Answer to Question #330801 in Statistics and Probability for BERNARD

Let $A-$ the event that a farmer grows oranges only, $P(A) =0.3;$

$B-$ the event that a farmer grows lemons only, $P(B) =0.1;$

$C-$ the event that a farmer grows both oranges and lemons, $P(C) =0.04.$

1.1) $D-$ the event that a farmer grows either oranges or lemons, $D=A\cup B.$

Events $A, B$ are mutually exclusive events,

$P(D) =P(A\cup B) =P(A) +P(B) =\\ =0.30+0.10=0.40=40\%.$

1.2) $E-$ the event that a farmer grows neither oranges nor lemons.

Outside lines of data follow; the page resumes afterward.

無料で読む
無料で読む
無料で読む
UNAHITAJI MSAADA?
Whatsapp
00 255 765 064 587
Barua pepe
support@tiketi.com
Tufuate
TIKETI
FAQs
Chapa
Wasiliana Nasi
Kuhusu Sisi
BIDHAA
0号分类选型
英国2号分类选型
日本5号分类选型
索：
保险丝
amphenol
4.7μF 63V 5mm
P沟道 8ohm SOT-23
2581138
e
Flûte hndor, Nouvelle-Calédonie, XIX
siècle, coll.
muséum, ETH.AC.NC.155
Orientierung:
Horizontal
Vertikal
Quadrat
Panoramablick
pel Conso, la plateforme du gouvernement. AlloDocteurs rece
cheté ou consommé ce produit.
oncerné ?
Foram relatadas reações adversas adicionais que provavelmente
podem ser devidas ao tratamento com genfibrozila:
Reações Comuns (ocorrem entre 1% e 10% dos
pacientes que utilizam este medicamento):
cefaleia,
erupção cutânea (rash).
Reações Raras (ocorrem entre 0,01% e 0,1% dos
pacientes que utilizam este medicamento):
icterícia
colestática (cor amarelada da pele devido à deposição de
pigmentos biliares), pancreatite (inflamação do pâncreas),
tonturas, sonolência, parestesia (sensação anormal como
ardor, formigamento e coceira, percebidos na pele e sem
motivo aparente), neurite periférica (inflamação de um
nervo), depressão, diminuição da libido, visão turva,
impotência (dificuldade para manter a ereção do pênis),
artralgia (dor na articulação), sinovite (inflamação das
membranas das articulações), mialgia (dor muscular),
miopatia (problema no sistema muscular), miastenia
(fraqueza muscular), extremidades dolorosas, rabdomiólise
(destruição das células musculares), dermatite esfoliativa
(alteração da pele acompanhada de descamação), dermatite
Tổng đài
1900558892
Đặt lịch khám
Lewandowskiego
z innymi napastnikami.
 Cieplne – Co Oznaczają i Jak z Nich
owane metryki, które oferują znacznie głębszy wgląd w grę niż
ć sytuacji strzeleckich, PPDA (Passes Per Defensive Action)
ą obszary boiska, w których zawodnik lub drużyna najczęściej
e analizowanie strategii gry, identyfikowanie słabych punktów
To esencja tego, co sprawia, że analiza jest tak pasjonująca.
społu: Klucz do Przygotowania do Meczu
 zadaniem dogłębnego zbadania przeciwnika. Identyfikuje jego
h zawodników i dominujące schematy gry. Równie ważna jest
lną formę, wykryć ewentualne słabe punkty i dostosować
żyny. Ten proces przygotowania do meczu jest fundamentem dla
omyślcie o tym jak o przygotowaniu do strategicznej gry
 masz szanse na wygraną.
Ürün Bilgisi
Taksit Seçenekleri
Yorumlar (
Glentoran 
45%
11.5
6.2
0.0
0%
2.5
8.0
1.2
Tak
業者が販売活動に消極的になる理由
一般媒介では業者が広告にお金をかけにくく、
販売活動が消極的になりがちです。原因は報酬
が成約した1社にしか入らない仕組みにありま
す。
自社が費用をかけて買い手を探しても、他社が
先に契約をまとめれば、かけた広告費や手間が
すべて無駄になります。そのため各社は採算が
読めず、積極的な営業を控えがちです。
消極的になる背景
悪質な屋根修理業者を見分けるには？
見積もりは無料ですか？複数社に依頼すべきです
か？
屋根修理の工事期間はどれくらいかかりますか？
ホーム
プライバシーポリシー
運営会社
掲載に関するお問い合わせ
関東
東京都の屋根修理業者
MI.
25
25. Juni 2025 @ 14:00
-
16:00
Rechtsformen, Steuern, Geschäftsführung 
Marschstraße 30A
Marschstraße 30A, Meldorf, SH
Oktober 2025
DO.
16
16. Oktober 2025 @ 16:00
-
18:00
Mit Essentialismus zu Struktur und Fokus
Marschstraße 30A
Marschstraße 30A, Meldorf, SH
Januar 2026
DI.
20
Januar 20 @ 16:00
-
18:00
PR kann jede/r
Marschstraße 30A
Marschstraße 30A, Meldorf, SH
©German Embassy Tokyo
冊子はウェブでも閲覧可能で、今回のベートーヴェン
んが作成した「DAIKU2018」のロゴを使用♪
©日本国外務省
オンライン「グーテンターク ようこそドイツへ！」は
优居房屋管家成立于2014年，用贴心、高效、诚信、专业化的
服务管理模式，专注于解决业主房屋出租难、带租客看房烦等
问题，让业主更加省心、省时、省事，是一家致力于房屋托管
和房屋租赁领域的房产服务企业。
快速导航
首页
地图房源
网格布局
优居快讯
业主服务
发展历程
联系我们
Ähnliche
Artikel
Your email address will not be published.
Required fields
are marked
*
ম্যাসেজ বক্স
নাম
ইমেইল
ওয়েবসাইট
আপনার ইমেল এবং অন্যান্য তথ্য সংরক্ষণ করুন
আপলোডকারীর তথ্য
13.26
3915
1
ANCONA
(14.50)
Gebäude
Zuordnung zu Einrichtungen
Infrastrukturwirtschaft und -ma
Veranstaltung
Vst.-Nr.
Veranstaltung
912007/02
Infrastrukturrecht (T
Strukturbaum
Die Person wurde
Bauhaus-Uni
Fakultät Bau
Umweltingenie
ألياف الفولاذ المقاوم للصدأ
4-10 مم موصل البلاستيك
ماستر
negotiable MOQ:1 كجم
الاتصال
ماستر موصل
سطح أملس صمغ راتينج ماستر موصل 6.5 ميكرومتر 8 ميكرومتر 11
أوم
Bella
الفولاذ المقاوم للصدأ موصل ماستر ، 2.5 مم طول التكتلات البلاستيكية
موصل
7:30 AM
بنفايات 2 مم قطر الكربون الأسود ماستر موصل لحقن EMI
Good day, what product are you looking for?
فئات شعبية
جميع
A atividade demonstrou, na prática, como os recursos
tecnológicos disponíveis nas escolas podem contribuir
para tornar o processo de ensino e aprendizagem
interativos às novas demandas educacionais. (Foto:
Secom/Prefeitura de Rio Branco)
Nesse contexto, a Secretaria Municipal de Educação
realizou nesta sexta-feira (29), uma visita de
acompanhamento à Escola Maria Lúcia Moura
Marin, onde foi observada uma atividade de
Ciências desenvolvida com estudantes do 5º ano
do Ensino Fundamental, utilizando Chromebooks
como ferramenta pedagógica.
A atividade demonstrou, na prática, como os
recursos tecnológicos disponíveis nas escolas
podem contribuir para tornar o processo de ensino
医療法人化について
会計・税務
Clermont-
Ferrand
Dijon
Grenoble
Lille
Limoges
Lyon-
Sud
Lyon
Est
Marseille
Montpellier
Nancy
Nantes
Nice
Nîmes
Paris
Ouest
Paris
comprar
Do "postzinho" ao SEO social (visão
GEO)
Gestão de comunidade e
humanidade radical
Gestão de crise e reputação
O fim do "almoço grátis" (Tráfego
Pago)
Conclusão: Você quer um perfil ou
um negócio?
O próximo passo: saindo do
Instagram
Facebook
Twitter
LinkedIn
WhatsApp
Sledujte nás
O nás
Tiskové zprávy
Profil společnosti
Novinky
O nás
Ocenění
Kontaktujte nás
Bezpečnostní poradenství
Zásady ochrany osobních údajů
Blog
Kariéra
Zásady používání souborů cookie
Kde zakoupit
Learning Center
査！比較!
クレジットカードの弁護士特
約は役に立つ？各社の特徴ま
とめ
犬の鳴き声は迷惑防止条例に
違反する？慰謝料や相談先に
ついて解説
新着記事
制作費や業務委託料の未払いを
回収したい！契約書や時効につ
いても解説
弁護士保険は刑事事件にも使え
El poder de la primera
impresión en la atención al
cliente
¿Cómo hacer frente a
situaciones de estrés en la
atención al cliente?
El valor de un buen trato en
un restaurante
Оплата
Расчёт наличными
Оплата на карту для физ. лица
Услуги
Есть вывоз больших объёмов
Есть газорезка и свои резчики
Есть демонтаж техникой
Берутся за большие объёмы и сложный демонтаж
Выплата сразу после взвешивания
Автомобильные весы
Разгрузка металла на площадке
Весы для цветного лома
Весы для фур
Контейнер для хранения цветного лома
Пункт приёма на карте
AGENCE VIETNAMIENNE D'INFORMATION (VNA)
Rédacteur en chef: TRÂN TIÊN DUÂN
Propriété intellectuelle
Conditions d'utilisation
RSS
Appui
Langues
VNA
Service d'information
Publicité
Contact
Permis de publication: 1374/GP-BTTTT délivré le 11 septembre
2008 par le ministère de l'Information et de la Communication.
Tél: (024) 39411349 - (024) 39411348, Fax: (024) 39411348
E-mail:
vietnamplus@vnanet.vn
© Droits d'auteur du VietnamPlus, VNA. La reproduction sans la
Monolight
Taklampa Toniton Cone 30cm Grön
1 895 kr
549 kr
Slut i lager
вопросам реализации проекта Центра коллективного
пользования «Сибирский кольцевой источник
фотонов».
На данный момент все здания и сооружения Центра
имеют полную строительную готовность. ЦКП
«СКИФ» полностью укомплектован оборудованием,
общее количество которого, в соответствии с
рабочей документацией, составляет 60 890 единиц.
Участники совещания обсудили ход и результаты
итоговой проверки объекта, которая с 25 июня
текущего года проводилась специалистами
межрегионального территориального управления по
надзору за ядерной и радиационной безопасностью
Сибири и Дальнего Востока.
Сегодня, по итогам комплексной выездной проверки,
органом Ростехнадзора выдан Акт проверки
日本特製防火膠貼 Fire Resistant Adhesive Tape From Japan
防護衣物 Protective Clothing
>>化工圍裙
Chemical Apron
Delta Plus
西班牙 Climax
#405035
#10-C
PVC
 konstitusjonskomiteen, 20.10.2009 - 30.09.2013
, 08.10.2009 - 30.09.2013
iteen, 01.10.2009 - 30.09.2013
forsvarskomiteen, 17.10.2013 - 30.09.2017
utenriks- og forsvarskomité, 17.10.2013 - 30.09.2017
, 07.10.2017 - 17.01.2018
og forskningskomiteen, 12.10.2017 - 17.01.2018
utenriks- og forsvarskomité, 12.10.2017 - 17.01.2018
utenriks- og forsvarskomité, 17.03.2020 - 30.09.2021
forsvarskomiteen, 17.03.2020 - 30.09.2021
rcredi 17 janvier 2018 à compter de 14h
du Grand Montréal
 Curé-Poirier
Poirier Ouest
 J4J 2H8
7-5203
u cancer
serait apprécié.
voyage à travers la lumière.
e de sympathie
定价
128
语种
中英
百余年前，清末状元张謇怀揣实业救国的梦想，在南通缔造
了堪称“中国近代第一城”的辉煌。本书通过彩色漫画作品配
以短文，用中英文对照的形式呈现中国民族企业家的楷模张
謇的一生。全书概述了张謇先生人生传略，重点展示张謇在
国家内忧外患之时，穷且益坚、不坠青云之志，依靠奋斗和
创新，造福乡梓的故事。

$F-$ the event that a farmer grows oranges or lemons or both, $F=A\cup B\cup C;$

Events $A, B, C$ are mutually exclusive events,

$P(F) =P(A\cup B\cup C) =\\=P(A) +P(B) +P(C) =\\ =0.30+0.10+0.04=0.44=44\%.$

Events $E$ and $F$ are complementary events,

$E=\bar F, P(E) =1-P(F)=1-0.44=0.56=56\%.$

1.3)

$\cfrac{P(C) } {P(A)+P(C) } =\cfrac{0.04} {0.3+0.04} =0.1176=11.76\%.$